Gubernur Bank of Japan (BoJ) Haruhiko Kuroda mengulangi mantra dovish-nya dan mengatakan inflasi akibat dorongan biaya baru-baru ini akan berumur pendek dan tidak akan menjamin penarikan stimulus.
"Sama sekali tidak ada perubahan pada pandangan kami bahwa pantas untuk mempertahankan kebijakan pengendalian kurva imbal hasil kami, termasuk suku bunga negatif," kata Kuroda, dilansir dari Channel News Asia, Selasa, 24 Mei 2022.
Nada bicara Kuroda kontras dengan nada para pejabat Eropa yang semakin mengkhawatirkan inflasi, cukup melakukan pra-komitmen untuk kenaikan suku bunga. "Sudah pasti bahwa suku bunga negatif adalah masa lalu," kata Pembuat Kebijakan European Central Bank (ECB) Eropa Joachim Nagel.

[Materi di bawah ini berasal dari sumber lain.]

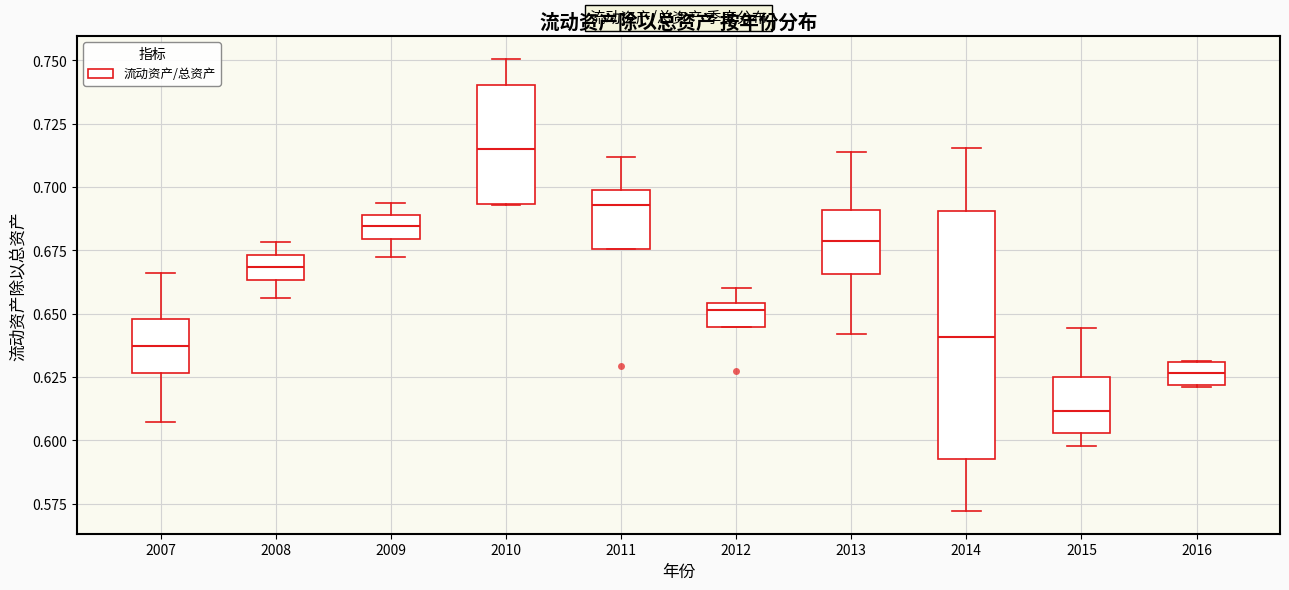

Reading left to right, read every box against the y-axis: the position of its median line, the range the box covers, and the ends of its whiskers. The values are not printed on the chart, so give them approximately, as read against the axis.

2007: median 0.635, box 0.625 to 0.650, whiskers 0.605 to 0.665
2008: median 0.670, box 0.665 to 0.675, whiskers 0.655 to 0.680
2009: median 0.685, box 0.680 to 0.690, whiskers 0.670 to 0.695
2010: median 0.715, box 0.695 to 0.740, whiskers 0.695 to 0.750
2011: median 0.695, box 0.675 to 0.700, whiskers 0.675 to 0.710
2012: median 0.650, box 0.645 to 0.655, whiskers 0.645 to 0.660
2013: median 0.680, box 0.665 to 0.690, whiskers 0.640 to 0.715
2014: median 0.640, box 0.595 to 0.690, whiskers 0.570 to 0.715
2015: median 0.610, box 0.605 to 0.625, whiskers 0.600 to 0.645
2016: median 0.625, box 0.620 to 0.630, whiskers 0.620 to 0.630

"Faktanya adalah dinamika inflasi telah sangat berubah dalam waktu yang relatif singkat. Dengan demikian, kebijakan moneter telah berubah di sebagian besar negara G7," tambahnya.
Dengan Amerika Serikat (AS) juga berjuang untuk menjinakkan inflasi yang melonjak, komunike para pemimpin keuangan G7 mengatakan, bank sentral harus mengkalibrasi laju pengetatan moneter untuk mengatasi inflasi yang mencapai tingkat yang tidak terlihat selama beberapa dekade.
Menteri Keuangan Jerman Christian Lindner, yang memimpin pertemuan G7, mengatakan bank sentral memiliki tanggung jawab besar untuk membantu mengendalikan inflasi. Inflasi konsumen inti Jepang hanya sedikit melebihi target dua persen BoJ pada April untuk pertama kalinya dalam tujuh tahun.
Itu artinya jika dibandingkan dengan inflasi zona euro yang mencapai rekor 7,4 persen pada April, jauh di atas target dua persen ECB bahkan setelah menghapuskan kenaikan besar-besaran dalam harga energi dan makanan.
Kuroda menegaskan pertumbuhan upah Jepang yang lambat dan pola pikir deflasi yang lengket akan menjaga inflasi agar tidak naik terlalu tinggi. Tapi kasus Eropa menggarisbawahi bahaya menjadi puas diri tentang risiko perluasan inflasi.